Общество Он здесь, Инезилья

Александр Фукс
№38 (748) 22.09.2010

Долой стереотипы, прочь предрассудки, мужики. Нас не тому учили. О, горе, горе! Жизнь прошла в неверных установках, среди ошибочных ориентиров. В общем, как говорил Райкин, да простят меня мужчины, речь пойдет о женщинах.

Мы ж к чему привыкли? Прынцесса сидит, скучает, а мы на, извиняюсь, ристалище бьемся со всякими рыцарями, чтобы завоевать ейное сердце. Или там какая-нибудь Инезилья спит в замке, а мы уж тут как тут, под окном с гитарой и шпагой горланим звонкие серенады. Доказываем, так сказать, свою любовь. Ей-то, в сущности, фиолетово, это у нас свербит, и мы должны ее добиться. Заколоть злого рыцаря, убить дракона, совершить подвиг или хотя бы быстрее всех пробежать стометровку. И тогда она, может быть, снизойдет. Может, задумается, затуманится и полюбит самого достойного из нас. Самого умного, сильного, смелого и заботливого.

Так вот, все это чушь!

Мужики, нас обманывали всю нашу нелепую жизнь. Все не так. Наши дурацкие ристалища им нужны, как валенки антилопе. Добиться их невозможно и сердце их не завоюешь. Судите сами. Сидят барышни, сетуют:

– Виталик достал! Ходит с этими дурацкими тортами и ходит. Видеть его уже не могу. Тошнит меня от него. Ну, почему меня любят одни идиоты?!

– А меня-то как Мочалкин достал. Нудит и нудит. То до дому подвезет, то чемодан дотащит. Ехала давеча из Торжка. Грустно, одиноко, плачу. Неужели, думаю, так и умру одна, даже встретить-то меня некому. Приезжаю, а на вокзале Мочалкин! Ну, почему меня любят одни уроды?!

– А меня Игорь достал. Пришел вчера ночью к общаге в одной тельняшке и под окном встал. Двадцать мороза, а он стоит и меня позорит. Дурак в полосатом купальнике. Ну, почему меня любят одни кретины?!

– Дамы, – говорю, – они же вас добиваются. Так в книжках написано. Вы королевишны, они лыцари. Они бросают к вашим ногам себя и пытаются растопить ваши сердечные мышцы.

А в ответ слышу:

– Они что, считают, что нас можно купить?! Какая мерзость!

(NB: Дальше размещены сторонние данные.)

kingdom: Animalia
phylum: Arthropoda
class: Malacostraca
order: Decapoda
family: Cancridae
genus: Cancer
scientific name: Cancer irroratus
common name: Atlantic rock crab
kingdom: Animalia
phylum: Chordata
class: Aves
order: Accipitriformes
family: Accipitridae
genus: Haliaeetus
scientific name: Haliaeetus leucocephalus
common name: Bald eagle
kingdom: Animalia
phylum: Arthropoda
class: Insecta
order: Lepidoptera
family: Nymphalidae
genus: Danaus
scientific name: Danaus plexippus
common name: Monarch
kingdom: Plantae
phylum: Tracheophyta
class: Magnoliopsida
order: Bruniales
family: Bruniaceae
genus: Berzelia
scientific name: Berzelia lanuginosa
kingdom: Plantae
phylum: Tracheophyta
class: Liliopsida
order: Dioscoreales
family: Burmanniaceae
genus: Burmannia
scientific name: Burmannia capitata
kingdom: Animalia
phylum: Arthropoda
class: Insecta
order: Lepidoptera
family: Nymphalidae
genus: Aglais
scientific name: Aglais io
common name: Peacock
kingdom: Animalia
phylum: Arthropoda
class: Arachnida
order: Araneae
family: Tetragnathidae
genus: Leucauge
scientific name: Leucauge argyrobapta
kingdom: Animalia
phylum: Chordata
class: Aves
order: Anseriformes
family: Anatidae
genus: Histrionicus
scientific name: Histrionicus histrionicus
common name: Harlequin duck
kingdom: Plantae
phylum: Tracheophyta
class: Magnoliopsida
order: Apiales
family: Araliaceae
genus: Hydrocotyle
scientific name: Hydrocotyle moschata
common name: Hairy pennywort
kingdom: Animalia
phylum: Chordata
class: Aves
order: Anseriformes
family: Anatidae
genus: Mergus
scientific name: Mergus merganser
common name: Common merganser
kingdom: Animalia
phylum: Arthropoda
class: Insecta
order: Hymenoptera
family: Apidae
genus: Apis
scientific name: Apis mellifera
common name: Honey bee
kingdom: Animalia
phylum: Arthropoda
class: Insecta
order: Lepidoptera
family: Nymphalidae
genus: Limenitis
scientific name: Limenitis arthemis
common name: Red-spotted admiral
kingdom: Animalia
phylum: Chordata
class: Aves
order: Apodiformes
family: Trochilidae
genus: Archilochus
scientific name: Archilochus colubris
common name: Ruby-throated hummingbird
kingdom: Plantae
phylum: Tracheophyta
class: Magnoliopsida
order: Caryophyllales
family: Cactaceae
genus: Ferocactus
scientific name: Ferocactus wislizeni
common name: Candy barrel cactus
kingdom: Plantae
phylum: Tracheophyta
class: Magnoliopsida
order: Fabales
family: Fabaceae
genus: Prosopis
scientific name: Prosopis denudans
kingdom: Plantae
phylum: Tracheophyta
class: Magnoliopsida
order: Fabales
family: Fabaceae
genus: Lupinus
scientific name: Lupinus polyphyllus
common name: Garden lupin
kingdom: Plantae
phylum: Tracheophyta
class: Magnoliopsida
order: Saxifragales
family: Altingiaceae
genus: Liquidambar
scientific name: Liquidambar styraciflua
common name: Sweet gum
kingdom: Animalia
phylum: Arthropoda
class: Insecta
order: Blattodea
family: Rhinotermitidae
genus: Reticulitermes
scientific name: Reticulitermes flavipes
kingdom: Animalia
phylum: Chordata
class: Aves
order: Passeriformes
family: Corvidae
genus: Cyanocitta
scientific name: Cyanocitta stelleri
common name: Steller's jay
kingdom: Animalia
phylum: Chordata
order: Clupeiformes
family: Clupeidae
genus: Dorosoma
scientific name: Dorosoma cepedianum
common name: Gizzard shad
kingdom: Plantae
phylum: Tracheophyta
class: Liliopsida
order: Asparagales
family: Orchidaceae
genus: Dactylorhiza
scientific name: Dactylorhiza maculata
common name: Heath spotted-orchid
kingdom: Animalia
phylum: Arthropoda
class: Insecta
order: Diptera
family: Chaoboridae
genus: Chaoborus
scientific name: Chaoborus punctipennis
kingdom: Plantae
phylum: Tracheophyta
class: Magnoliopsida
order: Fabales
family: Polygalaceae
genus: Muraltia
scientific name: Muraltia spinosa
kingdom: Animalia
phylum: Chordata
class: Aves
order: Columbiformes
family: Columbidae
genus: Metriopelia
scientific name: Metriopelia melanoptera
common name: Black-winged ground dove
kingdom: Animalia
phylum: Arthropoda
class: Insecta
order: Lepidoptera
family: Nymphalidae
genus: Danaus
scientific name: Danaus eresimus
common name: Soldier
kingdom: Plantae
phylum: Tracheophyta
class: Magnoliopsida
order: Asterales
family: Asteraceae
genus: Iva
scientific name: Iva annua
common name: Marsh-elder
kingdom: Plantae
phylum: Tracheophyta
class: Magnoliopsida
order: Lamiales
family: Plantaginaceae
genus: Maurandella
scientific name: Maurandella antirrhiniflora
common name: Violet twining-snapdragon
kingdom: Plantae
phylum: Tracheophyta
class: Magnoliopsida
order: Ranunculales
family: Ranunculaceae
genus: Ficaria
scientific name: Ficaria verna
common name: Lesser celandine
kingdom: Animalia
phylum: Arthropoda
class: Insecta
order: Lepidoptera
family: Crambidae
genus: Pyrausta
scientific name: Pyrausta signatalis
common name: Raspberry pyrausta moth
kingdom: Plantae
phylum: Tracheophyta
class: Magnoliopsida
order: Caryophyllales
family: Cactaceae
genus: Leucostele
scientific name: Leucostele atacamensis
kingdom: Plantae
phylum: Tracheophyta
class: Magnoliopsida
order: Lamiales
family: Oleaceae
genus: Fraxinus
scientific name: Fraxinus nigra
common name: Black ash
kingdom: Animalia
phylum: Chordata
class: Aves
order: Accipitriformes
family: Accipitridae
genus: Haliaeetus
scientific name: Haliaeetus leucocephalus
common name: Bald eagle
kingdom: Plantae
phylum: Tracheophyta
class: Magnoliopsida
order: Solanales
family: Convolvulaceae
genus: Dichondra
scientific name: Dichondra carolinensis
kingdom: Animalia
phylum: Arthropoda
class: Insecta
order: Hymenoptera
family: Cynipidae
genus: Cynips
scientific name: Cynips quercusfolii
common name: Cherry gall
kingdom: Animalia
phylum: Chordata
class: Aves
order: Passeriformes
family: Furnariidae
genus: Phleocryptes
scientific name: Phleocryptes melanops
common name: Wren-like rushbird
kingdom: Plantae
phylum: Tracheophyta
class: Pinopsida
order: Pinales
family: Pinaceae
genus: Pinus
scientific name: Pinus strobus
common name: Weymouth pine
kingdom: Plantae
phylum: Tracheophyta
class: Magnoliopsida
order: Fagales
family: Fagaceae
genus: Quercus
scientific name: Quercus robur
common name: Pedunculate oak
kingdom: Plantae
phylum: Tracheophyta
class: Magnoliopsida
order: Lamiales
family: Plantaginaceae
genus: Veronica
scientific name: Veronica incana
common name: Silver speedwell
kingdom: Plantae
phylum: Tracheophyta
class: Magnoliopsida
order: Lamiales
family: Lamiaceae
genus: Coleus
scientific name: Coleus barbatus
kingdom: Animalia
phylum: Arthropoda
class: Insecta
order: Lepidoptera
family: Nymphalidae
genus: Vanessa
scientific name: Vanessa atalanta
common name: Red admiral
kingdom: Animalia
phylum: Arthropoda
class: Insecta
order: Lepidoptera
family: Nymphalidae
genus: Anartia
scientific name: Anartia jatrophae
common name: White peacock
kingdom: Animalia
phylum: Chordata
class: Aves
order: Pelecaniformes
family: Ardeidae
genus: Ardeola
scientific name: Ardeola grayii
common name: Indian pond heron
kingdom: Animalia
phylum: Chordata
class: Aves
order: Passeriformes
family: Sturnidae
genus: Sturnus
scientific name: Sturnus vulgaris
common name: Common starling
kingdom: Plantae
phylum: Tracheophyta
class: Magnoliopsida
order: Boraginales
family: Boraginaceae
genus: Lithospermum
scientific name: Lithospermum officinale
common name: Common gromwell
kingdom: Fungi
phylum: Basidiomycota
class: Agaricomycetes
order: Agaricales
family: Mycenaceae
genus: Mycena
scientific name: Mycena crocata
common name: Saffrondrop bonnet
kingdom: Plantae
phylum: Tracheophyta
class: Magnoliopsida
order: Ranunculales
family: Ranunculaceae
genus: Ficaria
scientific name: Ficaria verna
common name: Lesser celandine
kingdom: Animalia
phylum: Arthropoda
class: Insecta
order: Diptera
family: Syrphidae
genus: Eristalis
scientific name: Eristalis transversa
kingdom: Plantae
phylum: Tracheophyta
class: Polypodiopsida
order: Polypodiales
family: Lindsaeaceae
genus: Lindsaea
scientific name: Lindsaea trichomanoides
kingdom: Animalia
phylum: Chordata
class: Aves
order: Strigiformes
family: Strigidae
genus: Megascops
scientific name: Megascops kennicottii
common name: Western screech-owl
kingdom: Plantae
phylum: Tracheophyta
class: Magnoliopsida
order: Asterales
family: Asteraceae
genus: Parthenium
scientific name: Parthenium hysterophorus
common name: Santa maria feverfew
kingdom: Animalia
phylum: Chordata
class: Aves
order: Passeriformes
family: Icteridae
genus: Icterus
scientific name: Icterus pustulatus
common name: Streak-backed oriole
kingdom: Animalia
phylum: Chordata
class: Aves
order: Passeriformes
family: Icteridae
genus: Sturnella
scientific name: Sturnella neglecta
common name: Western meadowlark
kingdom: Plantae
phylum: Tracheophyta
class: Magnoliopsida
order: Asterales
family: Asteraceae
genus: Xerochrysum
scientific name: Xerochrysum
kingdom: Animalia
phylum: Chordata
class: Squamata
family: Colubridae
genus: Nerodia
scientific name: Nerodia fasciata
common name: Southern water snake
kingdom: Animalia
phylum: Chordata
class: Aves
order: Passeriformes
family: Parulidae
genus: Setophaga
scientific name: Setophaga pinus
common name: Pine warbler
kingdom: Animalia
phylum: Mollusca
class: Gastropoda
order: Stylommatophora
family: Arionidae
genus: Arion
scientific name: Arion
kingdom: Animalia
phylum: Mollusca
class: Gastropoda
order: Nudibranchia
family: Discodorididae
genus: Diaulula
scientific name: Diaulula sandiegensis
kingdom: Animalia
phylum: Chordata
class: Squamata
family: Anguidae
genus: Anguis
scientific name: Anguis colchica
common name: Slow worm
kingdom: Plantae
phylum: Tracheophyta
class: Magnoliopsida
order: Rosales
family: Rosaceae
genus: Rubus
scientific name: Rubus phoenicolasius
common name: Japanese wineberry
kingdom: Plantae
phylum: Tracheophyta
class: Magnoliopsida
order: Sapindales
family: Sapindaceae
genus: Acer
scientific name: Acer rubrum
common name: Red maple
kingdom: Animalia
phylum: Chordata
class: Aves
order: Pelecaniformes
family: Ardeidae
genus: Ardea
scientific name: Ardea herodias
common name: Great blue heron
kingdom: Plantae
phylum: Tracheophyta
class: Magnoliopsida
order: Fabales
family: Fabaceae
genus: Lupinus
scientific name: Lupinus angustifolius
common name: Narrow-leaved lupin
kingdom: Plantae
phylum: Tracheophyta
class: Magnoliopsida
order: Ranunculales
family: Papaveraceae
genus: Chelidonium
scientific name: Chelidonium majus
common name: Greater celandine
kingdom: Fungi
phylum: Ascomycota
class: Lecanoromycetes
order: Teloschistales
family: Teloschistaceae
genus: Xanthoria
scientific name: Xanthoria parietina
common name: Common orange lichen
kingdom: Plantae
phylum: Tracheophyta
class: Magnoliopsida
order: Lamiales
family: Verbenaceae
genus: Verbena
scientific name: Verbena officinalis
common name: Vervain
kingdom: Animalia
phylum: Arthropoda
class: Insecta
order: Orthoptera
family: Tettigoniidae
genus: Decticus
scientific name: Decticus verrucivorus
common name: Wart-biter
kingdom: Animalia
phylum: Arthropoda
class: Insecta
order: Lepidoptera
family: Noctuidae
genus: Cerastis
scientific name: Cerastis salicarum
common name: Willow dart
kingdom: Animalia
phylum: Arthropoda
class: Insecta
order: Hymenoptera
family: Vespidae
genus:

Пацаны, если мы не понравились им с первого взгляда, если не заинтересовали чем-то (например, внешностью, беседой или безразличием), то, перебей мы даже всех драконов, они не оценят нас. Цветочки, тортики, серенады не имеют никакого практического значения. В лучшем случае они сделают нам одолжение, так и быть, выйдут замуж, и потом всю дорогу будут попрекать нас своей колоссальной жертвой. Но завоевать их не получится. Дохлый номер.

И при этом у каждой Инезильи есть свой Риккардо, при думах о котором у нее подгибаются коленки и сосет под какой-то там ложечкой. Они сами не знают, где у них эта ложечка, но там неизменно сосет, и они это чувствуют. Риккардо не носит букетов, не поет песенок и не гоняется за драконами. Он не встречает поезд из Торжка. И вообще, как правило, он или женат, или бабник. И вот ради него все эти неприступные Ровены будут сохнуть, мокнуть и чахнуть. Ибо он их не любит, а они-то его любят. И вот бы он только одним глазком взглянул, автограф дал, и не надо ни тельняшки на морозе, ни миллиона роз, ни яиц Кощея. Для приличия можно покатать их на трамвае, подарить карамельку «Дюшес», и намазывай этих Ровен на хлеб, как плавленый сырок «Дружба». И получается, дети мои, что, ежели вы им не нравитесь, никакие ухаживания не помогут. А если нравитесь, то вы получите все, что надо, без всяких усилий! Парни, парни, мы тысячу лет бились в закрытую дверь.

Нет, конечно, можно это делать чисто ради процесса. Юноше приятно побыть заботливым, девушке приятно доставить ему приятность. Милая ролевая игра. Я дарю тебе мягкого зайчика, ты говоришь: «Ой, я мечтала о нем всю жизнь!». Я открыл над тобой зонтик, ты доверчиво припала к моему плечу. Но все это, если у нее сосет с самого начала. А если под ложечкой все спокойно, то ни зайчик, ни зонтик не вызовут никаких иных инстинктов, кроме рвотных. А стало быть, расслабьтесь, мужики. Сядьте на берегу и ждите. Те, кому мы нужны, явятся сами. А тех, кому не нужны, все равно не догнать. Так что, пусть идут своей дорогой. Ну их.